◆ Task objective ◆
Only the lines from the start of the entries through the line with "os+Parke/@36.9950705,35.3539987,17z/d" should be returned, each exactly as it stands, and no pictures.

◆ Extracted material ◆
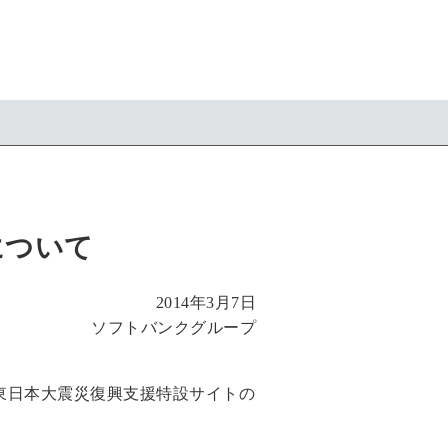
について
2014年3月7日
ソフトバンクグループ
た東日本大震災復興支援特設サイトの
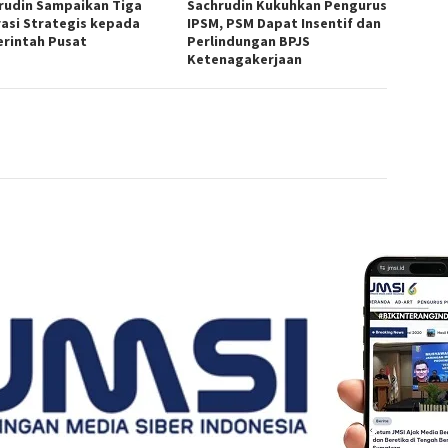
rudin Sampaikan Tiga
Sachrudin Kukuhkan Pengurus
rasi Strategis kepada
IPSM, PSM Dapat Insentif dan
rintah Pusat
Perlindungan BPJS
Ketenagakerjaan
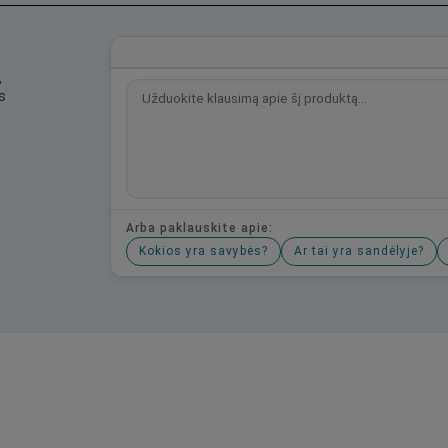
,
s
Arba paklauskite apie:
Kokios yra savybės?
Ar tai yra sandėlyje?
Būkite pirmas, parašykite savo atsiliepimą!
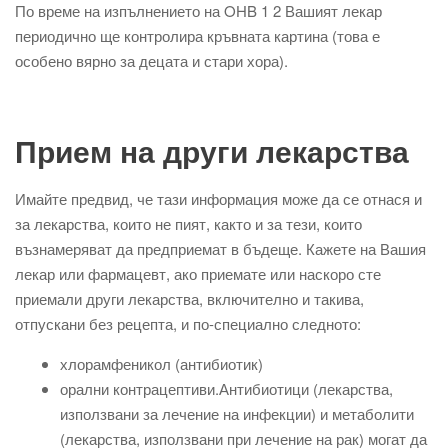
По време на изпълнението на OHB 1 2 Вашият лекар
периодично ще контролира кръвната картина (това е
особено вярно за децата и стари хора).
Прием на други лекарства
Имайте предвид, че тази информация може да се отнася и
за лекарства, които не пият, както и за тези, които
възнамеряват да предприемат в бъдеще. Кажете на Вашия
лекар или фармацевт, ако приемате или наскоро сте
приемали други лекарства, включително и такива,
отпускани без рецепта, и по-специално следното:
хлорамфеникол (антибиотик)
орални контрацептиви.Антибиотици (лекарства,
използвани за лечение на инфекции) и метаболити
(лекарства, използвани при лечение на рак) могат да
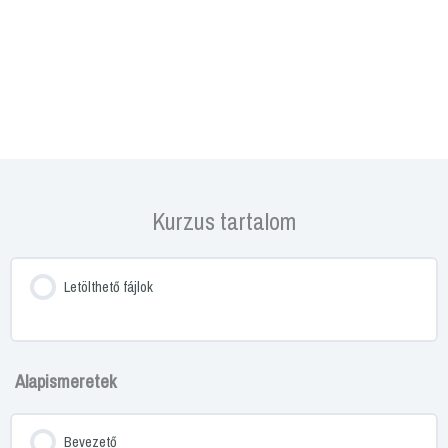
Kurzus tartalom
Letölthető fájlok
Alapismeretek
Bevezető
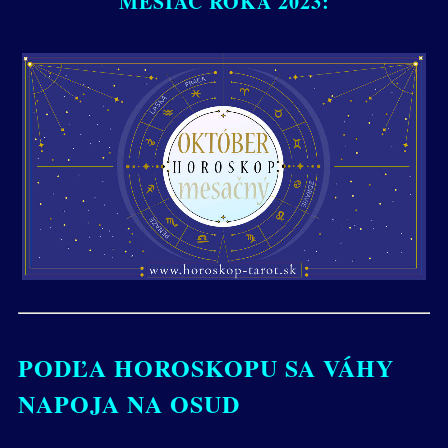
MESIAC ROKA 2023:
PODĽA HOROSKOPU SA VÁHY
NAPOJA NA OSUD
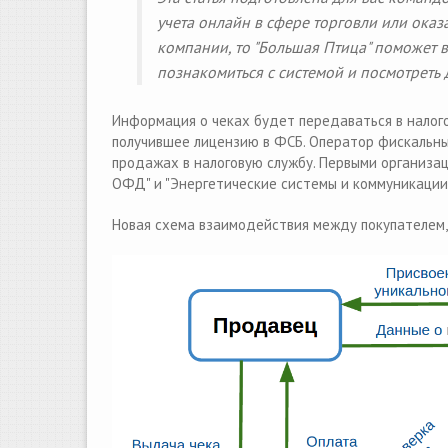
учета онлайн в сфере торговли или оказ
компании, то "Большая Птица" поможет 
познакомиться с системой и посмотрет
Информация о чеках будет передаваться в налог
получившее лицензию в ФСБ. Оператор фискальны
продажах в налоговую службу. Первыми организаци
ОФД" и "Энергетические системы и коммуникации"
Новая схема взаимодействия между покупателем,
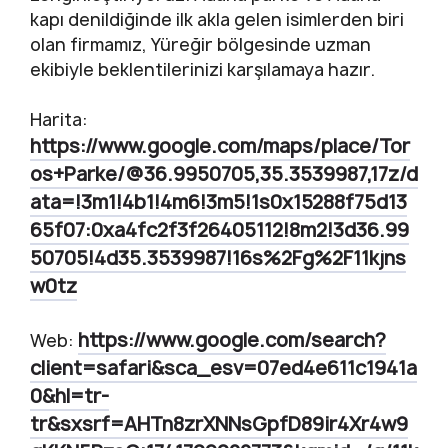
kapı denildiğinde ilk akla gelen isimlerden biri
olan firmamız, Yüreğir bölgesinde uzman
ekibiyle beklentilerinizi karşılamaya hazır.
Harita:
https://www.google.com/maps/place/Tor
os+Parke/@36.9950705,35.3539987,17z/d
ata=!3m1!4b1!4m6!3m5!1s0x15288f75d13
65f07:0xa4fc2f3f26405112!8m2!3d36.99
50705!4d35.3539987!16s%2Fg%2F11kjns
w0tz
https://www.google.com/search?
Web:
client=safari&sca_esv=07ed4e611c1941a
0&hl=tr-
tr&sxsrf=AHTn8zrXNNsGpfD89ir4Xr4w9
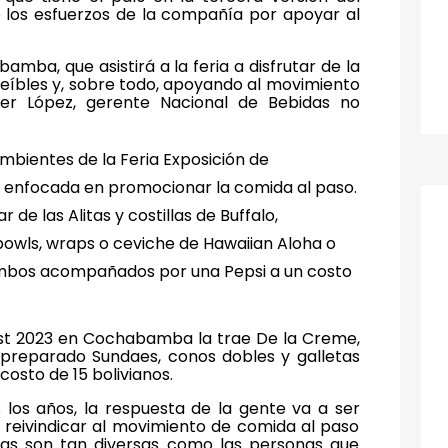
e los esfuerzos de la compañía por apoyar al
mba, que asistirá a la feria a disfrutar de la
eíbles y, sobre todo, apoyando al movimiento
lger López, gerente Nacional de Bebidas no
 ambientes de la Feria Exposición de
á enfocada en promocionar la comida al paso.
r de las Alitas y costillas de Buffalo,
owls, wraps o ceviche de Hawaiian Aloha o
ombos acompañados por una Pepsi a un costo
est 2023 en Cochabamba la trae De la Creme,
 preparado Sundaes, conos dobles y galletas
costo de 15 bolivianos.
los años, la respuesta de la gente va a ser
reivindicar al movimiento de comida al paso
idas son tan diversas como las personas que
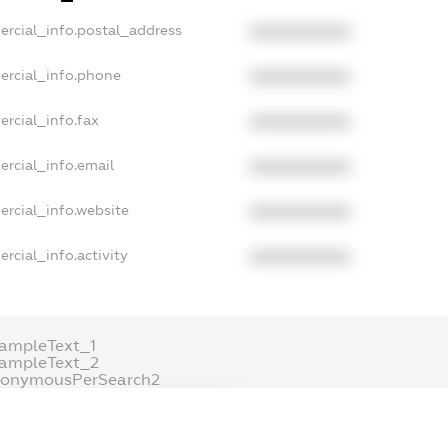
ercial_info.postal_address
XXXXXXXXXX
ercial_info.phone
XXXXXXXXXX
ercial_info.fax
XXXXXXXXXX
ercial_info.email
XXXXXXXXXX
ercial_info.website
XXXXXXXXXX
rcial_info.activity
XXXXXXXXXX
ampleText_1
xampleText_2
nonymousPerSearch2
DETAILS
FREEMIUM.REGISTER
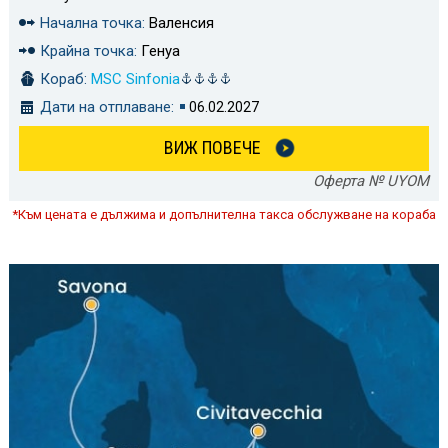
Начална точка:
Валенсия
Крайна точка:
Генуа
Кораб:
MSC Sinfonia
Дати на отплаване:
06.02.2027
ВИЖ ПОВЕЧЕ
Оферта № UYOM
*Към цената е дължима и допълнителна такса обслужване на кораба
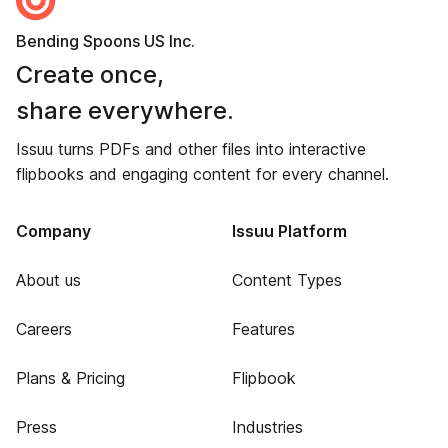
Bending Spoons US Inc.
Create once,
share everywhere.
Issuu turns PDFs and other files into interactive
flipbooks and engaging content for every channel.
Company
Issuu Platform
About us
Content Types
Careers
Features
Plans & Pricing
Flipbook
Press
Industries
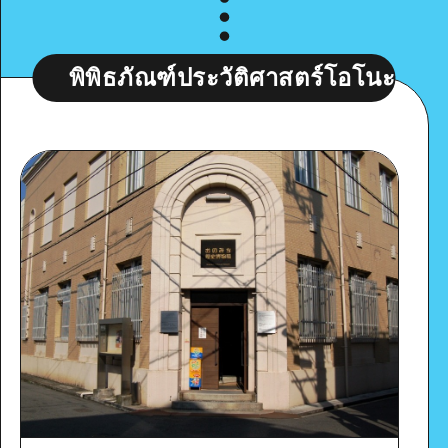
พิธภัณฑ์ประวัติศาสตร์โอโนะมิจิ (สำนักงา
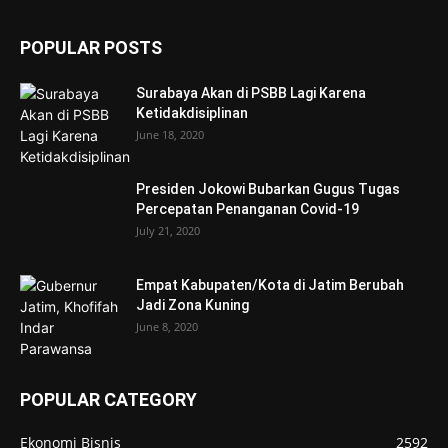
POPULAR POSTS
Surabaya Akan di PSBB Lagi Karena
Ketidakdisiplinan
June 18, 2020
Presiden Jokowi Bubarkan Gugus Tugas
Percepatan Penanganan Covid-19
July 21, 2020
Empat Kabupaten/Kota di Jatim Berubah
Jadi Zona Kuning
June 8, 2020
POPULAR CATEGORY
Ekonomi Bisnis
2592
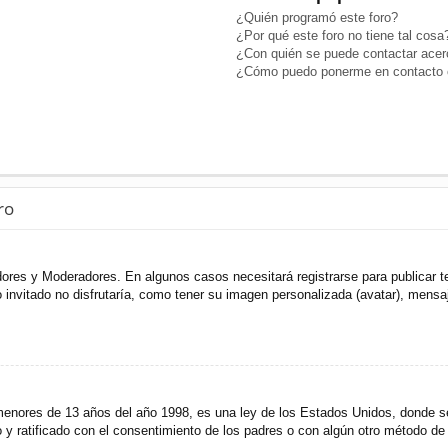
¿Quién programó este foro?
¿Por qué este foro no tiene tal cosa
¿Con quién se puede contactar acerc
¿Cómo puedo ponerme en contacto c
ro
adores y Moderadores. En algunos casos necesitará registrarse para publicar t
invitado no disfrutaría, como tener su imagen personalizada (avatar), mensaje
res de 13 años del año 1998, es una ley de los Estados Unidos, donde se sol
to y ratificado con el consentimiento de los padres o con algún otro método de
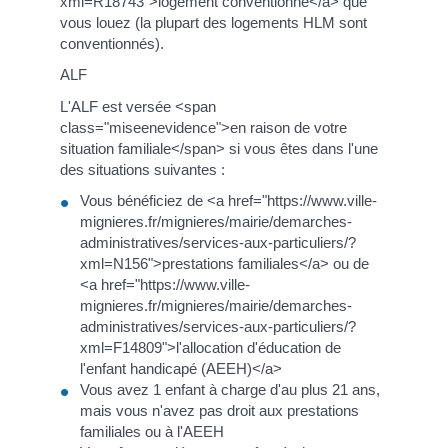
xml=R18743">logement conventionné</a> que
vous louez (la plupart des logements HLM sont
conventionnés).
ALF
L'ALF est versée <span
class="miseenevidence">en raison de votre
situation familiale</span> si vous êtes dans l'une
des situations suivantes :
Vous bénéficiez de <a href="https://www.ville-
mignieres.fr/mignieres/mairie/demarches-
administratives/services-aux-particuliers/?
xml=N156">prestations familiales</a> ou de
<a href="https://www.ville-
mignieres.fr/mignieres/mairie/demarches-
administratives/services-aux-particuliers/?
xml=F14809">l'allocation d'éducation de
l'enfant handicapé (AEEH)</a>
Vous avez 1 enfant à charge d'au plus 21 ans,
mais vous n'avez pas droit aux prestations
familiales ou à l'AEEH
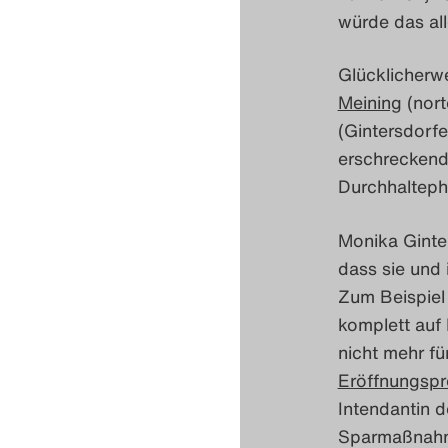
würde das all
Glücklicherw
Meining
(nor
(Gintersdorf
erschreckende
Durchhalteph
Monika Ginter
dass sie und
Zum Beispiel 
komplett auf
nicht mehr f
Eröffnungspr
Intendantin d
Sparmaßnahm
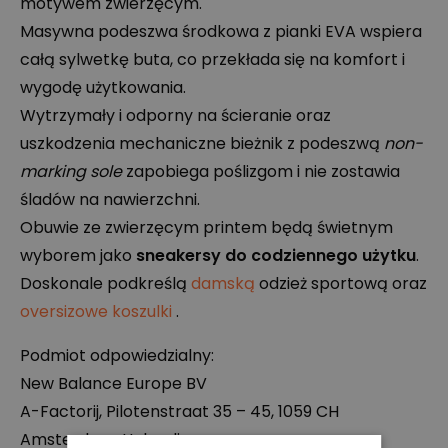
motywem zwierzęcym.
Masywna podeszwa środkowa z pianki
EVA
wspiera
całą sylwetkę buta, co przekłada się na komfort i
wygodę użytkowania.
Wytrzymały i odporny na ścieranie oraz
uszkodzenia mechaniczne bieżnik z podeszwą
non-
marking sole
zapobiega poślizgom i nie zostawia
śladów na nawierzchni.
Obuwie ze zwierzęcym printem będą świetnym
wyborem jako
sneakersy do codziennego użytku
.
Doskonale podkreślą
damską
odzież sportową oraz
oversizowe koszulki
.
Podmiot odpowiedzialny:
New Balance Europe BV
A-Factorij, Pilotenstraat 35 – 45, 1059 CH
Amsterdam, Holandia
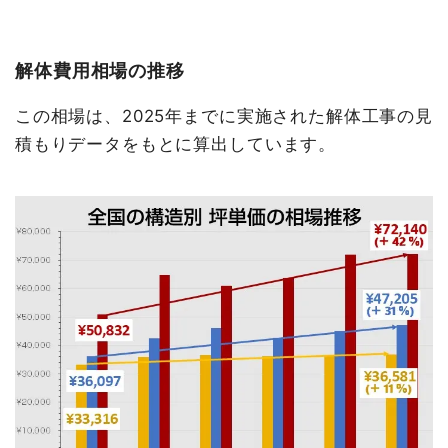
解体費用相場の推移
この相場は、2025年までに実施された解体工事の見
積もりデータをもとに算出しています。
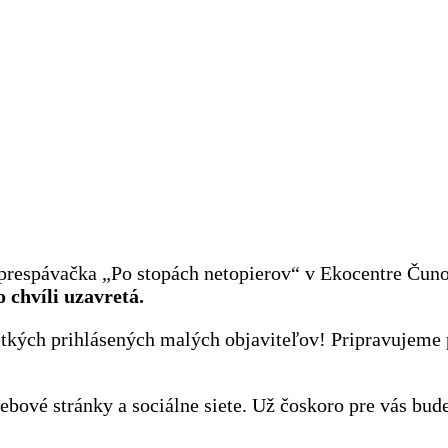
respávačka „Po stopách netopierov“ v Ekocentre Čunovo
o chvíli uzavretá.
tkých prihlásených malých objaviteľov! Pripravujeme 
e webové stránky a sociálne siete. Už čoskoro pre vás b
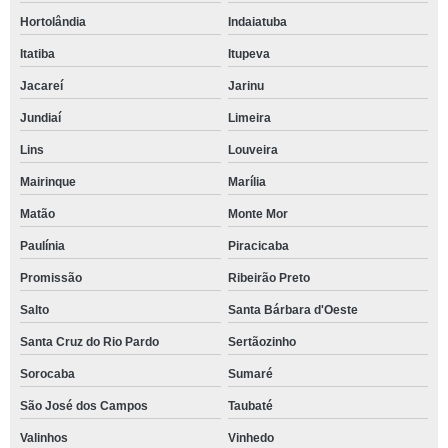
Hortolândia
Indaiatuba
Itatiba
Itupeva
Jacareí
Jarinu
Jundiaí
Limeira
Lins
Louveira
Mairinque
Marília
Matão
Monte Mor
Paulínia
Piracicaba
Promissão
Ribeirão Preto
Salto
Santa Bárbara d'Oeste
Santa Cruz do Rio Pardo
Sertãozinho
Sorocaba
Sumaré
São José dos Campos
Taubaté
Valinhos
Vinhedo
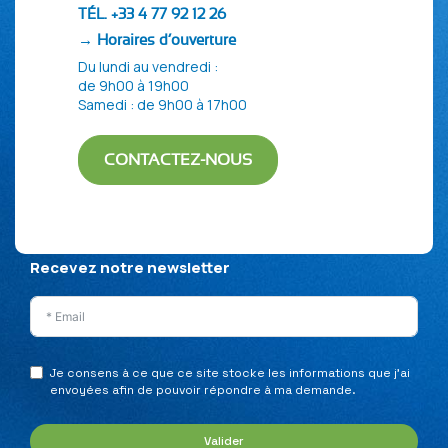
TÉL. +33 4 77 92 12 26
→ Horaires d’ouverture
Du lundi au vendredi :
de 9h00 à 19h00
Samedi : de 9h00 à 17h00
CONTACTEZ-NOUS
Politique de confidentialité
Mentions Légales
Plan du site
Recevez notre newsletter
Je consens à ce que ce site stocke les informations que j’ai
envoyées afin de pouvoir répondre à ma demande.
Valider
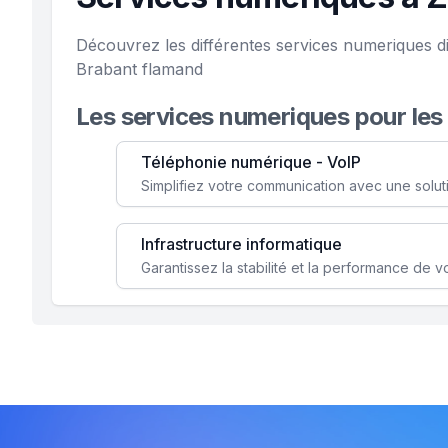
Découvrez les différentes services numeriques di
Brabant flamand
Les services numeriques pour les
Téléphonie numérique - VoIP
Infrastructure informatique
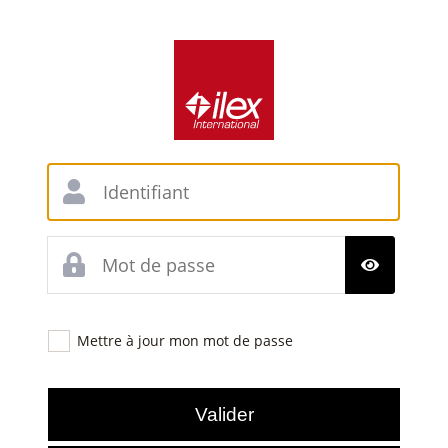
Mettre à jour mon mot de passe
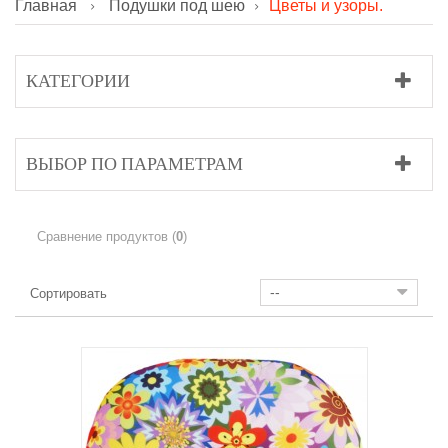
Главная
Подушки под шею
Цветы и узоры.
КАТЕГОРИИ
ВЫБОР ПО ПАРАМЕТРАМ
Сравнение продуктов (
0
)
--
Сортировать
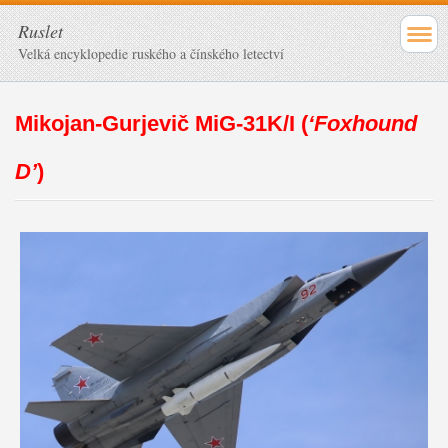
Ruslet
Velká encyklopedie ruského a čínského letectví
Mikojan-Gurjevič MiG-31K/I (
‘Foxhound
D’
)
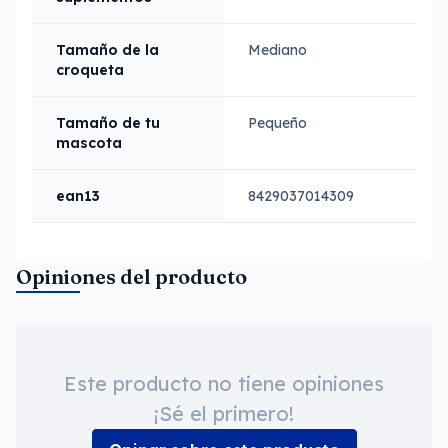
Tamaño de la
Mediano
croqueta
Tamaño de tu
Pequeño
mascota
ean13
8429037014309
Opiniones del producto
Este producto no tiene opiniones
¡Sé el primero!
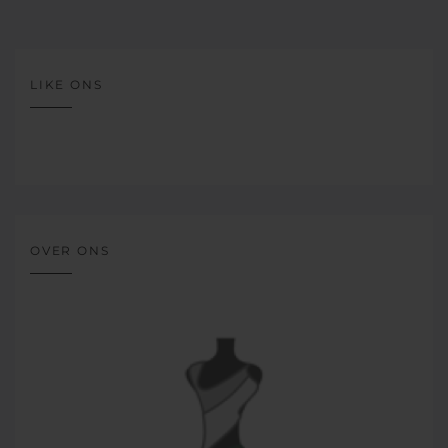
LIKE ONS
OVER ONS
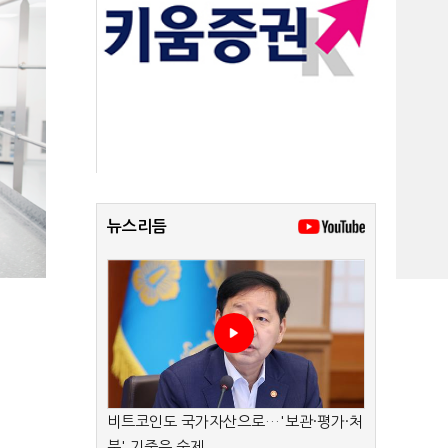
뉴스리듬
비트코인도 국가자산으로…'보관·평가·처
분' 기준은 숙제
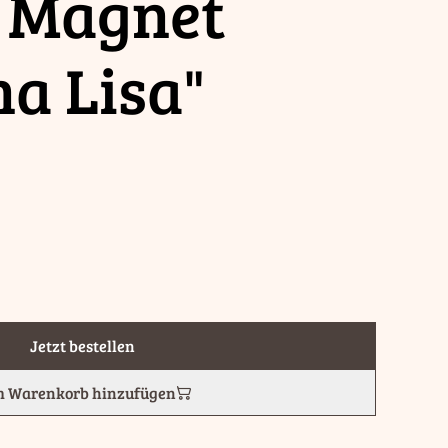
c Magnet
a Lisa"
Jetzt bestellen
 Warenkorb hinzufügen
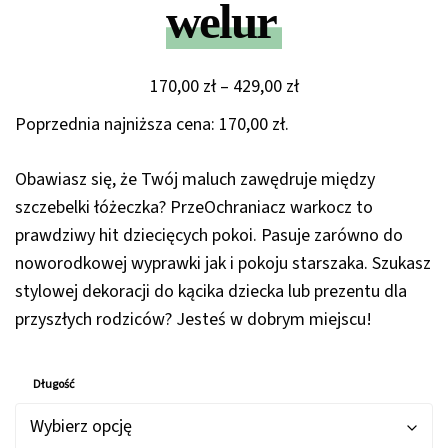
welur
Zakres
170,00
zł
–
429,00
zł
cen:
Poprzednia najniższa cena:
170,00
zł
.
od
170,00 zł
Obawiasz się, że Twój maluch zawędruje między
do
szczebelki łóżeczka? PrzeOchraniacz warkocz to
429,00 zł
prawdziwy hit dziecięcych pokoi. Pasuje zarówno do
noworodkowej wyprawki jak i pokoju starszaka. Szukasz
stylowej dekoracji do kącika dziecka lub prezentu dla
przyszłych rodziców? Jesteś w dobrym miejscu!
Długość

◆ Answer space ◆
について
2014年3月7日
ソフトバンクグループ
た東日本大震災復興支援特設サイトの
rudin Sampaikan Tiga
Sachrudin Kukuhkan Pengurus
rasi Strategis kepada
IPSM, PSM Dapat Insentif dan
rintah Pusat
Perlindungan BPJS
Ketenagakerjaan
,
s
Arba paklauskite apie:
Kokios yra savybės?
Ar tai yra sandėlyje?
Būkite pirmas, parašykite savo atsiliepimą!
По време на изпълнението на OHB 1 2 Вашият лекар
периодично ще контролира кръвната картина (това е
особено вярно за децата и стари хора).
Прием на други лекарства
Имайте предвид, че тази информация може да се отнася и
за лекарства, които не пият, както и за тези, които
възнамеряват да предприемат в бъдеще. Кажете на Вашия
лекар или фармацевт, ако приемате или наскоро сте
приемали други лекарства, включително и такива,
отпускани без рецепта, и по-специално следното:
хлорамфеникол (антибиотик)
орални контрацептиви.Антибиотици (лекарства,
използвани за лечение на инфекции) и метаболити
(лекарства, използвани при лечение на рак) могат да
Kurzus tartalom
Letölthető fájlok
Alapismeretek
Bevezető
MESIAC ROKA 2023:
PODĽA HOROSKOPU SA VÁHY
NAPOJA NA OSUD
учета онлайн в сфере торговли или оказ
компании, то "Большая Птица" поможет 
познакомиться с системой и посмотрет
Информация о чеках будет передаваться в налог
получившее лицензию в ФСБ. Оператор фискальны
продажах в налоговую службу. Первыми организаци
ОФД" и "Энергетические системы и коммуникации"
Новая схема взаимодействия между покупателем,
kapı denildiğinde ilk akla gelen isimlerden biri
olan firmamız, Yüreğir bölgesinde uzman
ekibiyle beklentilerinizi karşılamaya hazır.
Harita:
https://www.google.com/maps/place/Tor
os+Parke/@36.9950705,35.3539987,17z/d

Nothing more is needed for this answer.